Fundo Monetário Internacional disse  em outubro de 2022 que, de acordo com um estudo sobre o que aconteceu em 22 economias em situação semelhante à de 2021 nos últimos 50 anos, “as possibilidades de espirais persistentes de preços e salários parecem limitadas”.

Organização Internacional do Trabalho  afirmou em abril passado que "há espaço para os salários reais subirem, não apenas para acompanhar a inflação, mas também para se alinhar ao crescimento da produtividade".

Um  estudo realizado no mês passado pelo CaixaBank  concluiu que  "é de se esperar que as atuais pressões inflacionárias tenham um impacto nos salários, embora não deva ser tão acentuado quanto o que teria ocorrido no mercado de trabalho espanhol na virada do século se houve uma inflação semelhante.

A probabilidade de que o aumento salarial desencadeie uma séria espiral inflacionária neste momento é, portanto, muito baixa.

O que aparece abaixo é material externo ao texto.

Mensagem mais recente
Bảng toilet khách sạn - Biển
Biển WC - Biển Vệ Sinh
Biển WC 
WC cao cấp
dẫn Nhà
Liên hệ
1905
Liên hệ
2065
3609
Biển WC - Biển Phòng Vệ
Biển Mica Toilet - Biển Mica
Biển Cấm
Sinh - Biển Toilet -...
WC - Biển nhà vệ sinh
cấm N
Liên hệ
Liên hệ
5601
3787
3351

Portanto, não se deve temer que a recuperação total ou parcial do poder de compra perdido pelos salários produza novas e mais graves pressões sobre os preços. Acima de tudo, se esta recuperação estiver ligada a acordos de rendimentos e aumento da produtividade e a medidas fiscais que fomentem a atividade das empresas mais competitivas e não das que detêm posições privilegiadas no mercado que se traduzam em aumentos injustificados das suas margens.

Pelo contrário, a realização de novas políticas de contenção salarial vai ter um efeito muito negativo para as famílias e também para a grande maioria das empresas. As famílias terão maiores dificuldades para progredir e as empresas sem poder de mercado, as mais numerosas e as que mais geram emprego, verão as suas vendas caírem porque é no consumo que se concentra a grande maioria dos cortes salariais quando forem implementadas as políticas mais uma vez defendidas pelo Banco Central Europeu.

Quando Lagarde pede que os salários não subam, ela se engana novamente, assim como tem feito até agora quando faz previsões sobre o progresso da inflação. Ou, como disse antes, talvez não esteja errado, mas simplesmente defenda políticas que têm como único efeito aumentar os lucros das grandes empresas, em detrimento da grande maioria dos negócios, das famílias e da economia como um todo.